--- Travail à faire ---
a – Recopiez fidèlement le passage de la critique de danse qui commence aux mots « D'emblée, la chorégraphe » et s'arrête après « longtemps les claquemurer. ».
b – D'après la critique de danse, pour quels interprètes la Cie FluO a-t-elle chorégraphié cette pièce ?

--- Texte de lecture ---
Danse

"Every drop of my blood" L'irrésistible quête de soi, une chorégraphie de combat

Comment pouvoir s'imaginer vivre encore dans un corps contraint par des normes héritées ? Comment échapper aux diktats conditionnant l'existence féminine arrimée au joug des représentations stéréotypées ? La quête de soi ne peut être qu'un corps-à-corps frontal, un sport de combat au même titre que la sociologie telle que la concevait Pierre Bourdieu. La Cie FluO, en livrant - comme on dit d'une haute lutte - cette pièce chorégraphiée pour deux danseuses et un musicien se fait le porte-parole inspiré du mantra libertaire irriguant sa création.



© Jean-Pierre Marcon.
D'emblée, la chorégraphe russo-française Nadia Larina - elle-même sur le plateau - nous immerge dans une installation plastique constituée de deux cubes aux parois et au "plafond de verre", celui même qui symbolise les freins invisibles empêchant toute trajectoire hors des lignes fixées par un patriarcat solidement campé sur ses positions ultraconservatrices. Dans une atmosphère entre chien et loup, les deux danseuses accompagnées du musicien en live vont égrener leurs bribes de parcours heurtés. Les leurs ou ceux d'anonymes trouvant en elles l'opportunité d'exister hors de l'épais silence où on a voulu trop longtemps les claquemurer.

Ce que disent ces mots échappés du couvercle des convenances, c'est la pression insupportable des assignations de sexe véhiculées par les entourages avides d'"évidences naturelles"… Un garçon ne peut gesticuler, il doit se comporter comme un homme. Une fille ne peut s'habiller comme un garçon, elle doit cultiver sa féminité. À ses schémas réducteurs, garants d'une tradition aussi invisible que tenace, à préserver coûte que coûte, viennent se greffer les violences intrafamiliales violentant les esprits et les corps soumis à l'omerta du milieu. Porter la honte des sarcasmes répétés dénigrant les comportements "hors nature". Porter la honte d'être violée par celui-là même qui devait prendre soin d'elle…

© Jean-Pierre Marcon.
Les corps des deux danseuses - comme celui du musicien - se délestant des pelures sociétales prennent possession de l'installation plastique. Confrontées alors aux parois de verre des cubes qu'elles habitent comme un espace enfermant, elles tentent obstinément de s'en extraire. Lançant une jambe, un bras, s'étirant, et retombant immanquablement dans leur "cage" tant la pression des résistances offertes par les cloisons - délimitant la place réduite qui leur est octroyée - est grande. Leurs mouvements empêchés rendant compte des pesanteurs à soulever pour tenter d'advenir à elles-mêmes, hors de toutes prescriptions.

--- Matériel présenté ---
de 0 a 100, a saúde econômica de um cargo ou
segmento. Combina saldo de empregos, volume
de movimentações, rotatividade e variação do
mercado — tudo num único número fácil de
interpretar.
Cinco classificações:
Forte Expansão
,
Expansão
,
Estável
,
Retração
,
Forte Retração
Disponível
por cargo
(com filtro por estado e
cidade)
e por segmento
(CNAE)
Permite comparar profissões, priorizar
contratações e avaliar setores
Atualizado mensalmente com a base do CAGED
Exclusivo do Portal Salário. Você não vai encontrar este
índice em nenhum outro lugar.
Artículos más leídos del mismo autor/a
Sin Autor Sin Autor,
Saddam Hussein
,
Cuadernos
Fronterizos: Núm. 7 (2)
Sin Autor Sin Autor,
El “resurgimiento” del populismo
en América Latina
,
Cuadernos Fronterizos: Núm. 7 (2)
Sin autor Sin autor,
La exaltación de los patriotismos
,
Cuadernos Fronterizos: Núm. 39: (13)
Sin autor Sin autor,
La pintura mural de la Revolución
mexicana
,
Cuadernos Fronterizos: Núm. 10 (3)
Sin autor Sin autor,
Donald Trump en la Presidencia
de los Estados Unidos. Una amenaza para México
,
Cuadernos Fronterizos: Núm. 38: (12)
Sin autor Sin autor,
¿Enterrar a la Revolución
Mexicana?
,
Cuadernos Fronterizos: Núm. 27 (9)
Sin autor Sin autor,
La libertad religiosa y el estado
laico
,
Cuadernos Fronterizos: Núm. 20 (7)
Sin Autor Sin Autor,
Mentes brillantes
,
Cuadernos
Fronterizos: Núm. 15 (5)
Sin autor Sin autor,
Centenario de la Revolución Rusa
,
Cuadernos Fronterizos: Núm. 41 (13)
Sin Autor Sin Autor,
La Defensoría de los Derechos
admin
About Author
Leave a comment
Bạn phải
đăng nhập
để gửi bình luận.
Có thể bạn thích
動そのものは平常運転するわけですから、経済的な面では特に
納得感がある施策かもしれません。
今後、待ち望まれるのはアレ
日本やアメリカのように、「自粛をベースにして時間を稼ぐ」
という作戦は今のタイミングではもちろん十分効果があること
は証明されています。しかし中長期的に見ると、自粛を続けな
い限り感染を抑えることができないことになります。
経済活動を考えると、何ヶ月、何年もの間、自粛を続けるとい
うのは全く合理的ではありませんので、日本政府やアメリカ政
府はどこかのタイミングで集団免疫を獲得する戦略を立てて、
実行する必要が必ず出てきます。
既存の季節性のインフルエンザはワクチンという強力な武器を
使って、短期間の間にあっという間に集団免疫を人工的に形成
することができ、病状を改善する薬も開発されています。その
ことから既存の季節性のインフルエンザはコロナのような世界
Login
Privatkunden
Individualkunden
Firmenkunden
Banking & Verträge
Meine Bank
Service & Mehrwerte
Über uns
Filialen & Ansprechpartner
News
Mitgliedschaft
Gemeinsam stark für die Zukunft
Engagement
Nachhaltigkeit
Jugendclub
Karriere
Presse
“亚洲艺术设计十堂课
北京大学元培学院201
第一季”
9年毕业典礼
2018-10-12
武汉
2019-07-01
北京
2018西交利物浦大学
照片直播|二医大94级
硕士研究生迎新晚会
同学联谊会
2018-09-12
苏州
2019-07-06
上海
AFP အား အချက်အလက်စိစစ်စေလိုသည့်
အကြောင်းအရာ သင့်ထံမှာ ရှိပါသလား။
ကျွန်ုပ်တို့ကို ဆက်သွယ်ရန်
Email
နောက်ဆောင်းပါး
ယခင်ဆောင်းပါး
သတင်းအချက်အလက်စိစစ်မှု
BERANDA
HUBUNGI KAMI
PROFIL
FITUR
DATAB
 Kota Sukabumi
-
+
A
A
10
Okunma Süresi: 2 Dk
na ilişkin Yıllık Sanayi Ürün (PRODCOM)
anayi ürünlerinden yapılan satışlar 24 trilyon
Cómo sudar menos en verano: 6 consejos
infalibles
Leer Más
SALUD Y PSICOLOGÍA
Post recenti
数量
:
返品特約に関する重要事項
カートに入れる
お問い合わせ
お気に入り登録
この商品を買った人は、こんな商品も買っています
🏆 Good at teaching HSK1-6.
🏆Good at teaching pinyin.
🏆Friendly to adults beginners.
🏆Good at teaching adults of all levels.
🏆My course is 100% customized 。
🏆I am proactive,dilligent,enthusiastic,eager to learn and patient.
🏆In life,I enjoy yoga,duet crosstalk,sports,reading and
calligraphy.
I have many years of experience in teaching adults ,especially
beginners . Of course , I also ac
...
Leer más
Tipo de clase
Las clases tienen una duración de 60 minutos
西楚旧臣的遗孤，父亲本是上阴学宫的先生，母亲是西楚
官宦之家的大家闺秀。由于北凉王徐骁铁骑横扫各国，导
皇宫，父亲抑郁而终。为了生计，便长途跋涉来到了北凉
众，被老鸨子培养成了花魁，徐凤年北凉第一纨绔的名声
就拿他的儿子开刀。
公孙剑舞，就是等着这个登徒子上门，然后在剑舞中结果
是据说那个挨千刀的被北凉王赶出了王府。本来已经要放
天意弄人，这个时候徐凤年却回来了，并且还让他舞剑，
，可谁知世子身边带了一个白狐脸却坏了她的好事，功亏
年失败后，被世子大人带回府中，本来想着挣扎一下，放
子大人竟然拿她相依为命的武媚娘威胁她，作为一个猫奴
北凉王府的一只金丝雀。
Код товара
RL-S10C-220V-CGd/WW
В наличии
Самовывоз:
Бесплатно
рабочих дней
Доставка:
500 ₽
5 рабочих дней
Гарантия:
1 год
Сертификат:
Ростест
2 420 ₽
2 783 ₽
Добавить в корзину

--- Corrigé des exercices ---
a –
D'emblée, la chorégraphe russo-française Nadia Larina - elle-même sur le plateau - nous immerge dans une installation plastique constituée de deux cubes aux parois et au "plafond de verre", celui même qui symbolise les freins invisibles empêchant toute trajectoire hors des lignes fixées par un patriarcat solidement campé sur ses positions ultraconservatrices. Dans une atmosphère entre chien et loup, les deux danseuses accompagnées du musicien en live vont égrener leurs bribes de parcours heurtés. Les leurs ou ceux d'anonymes trouvant en elles l'opportunité d'exister hors de l'épais silence où on a voulu trop longtemps les claquemurer.

b – Pour deux danseuses et un musicien.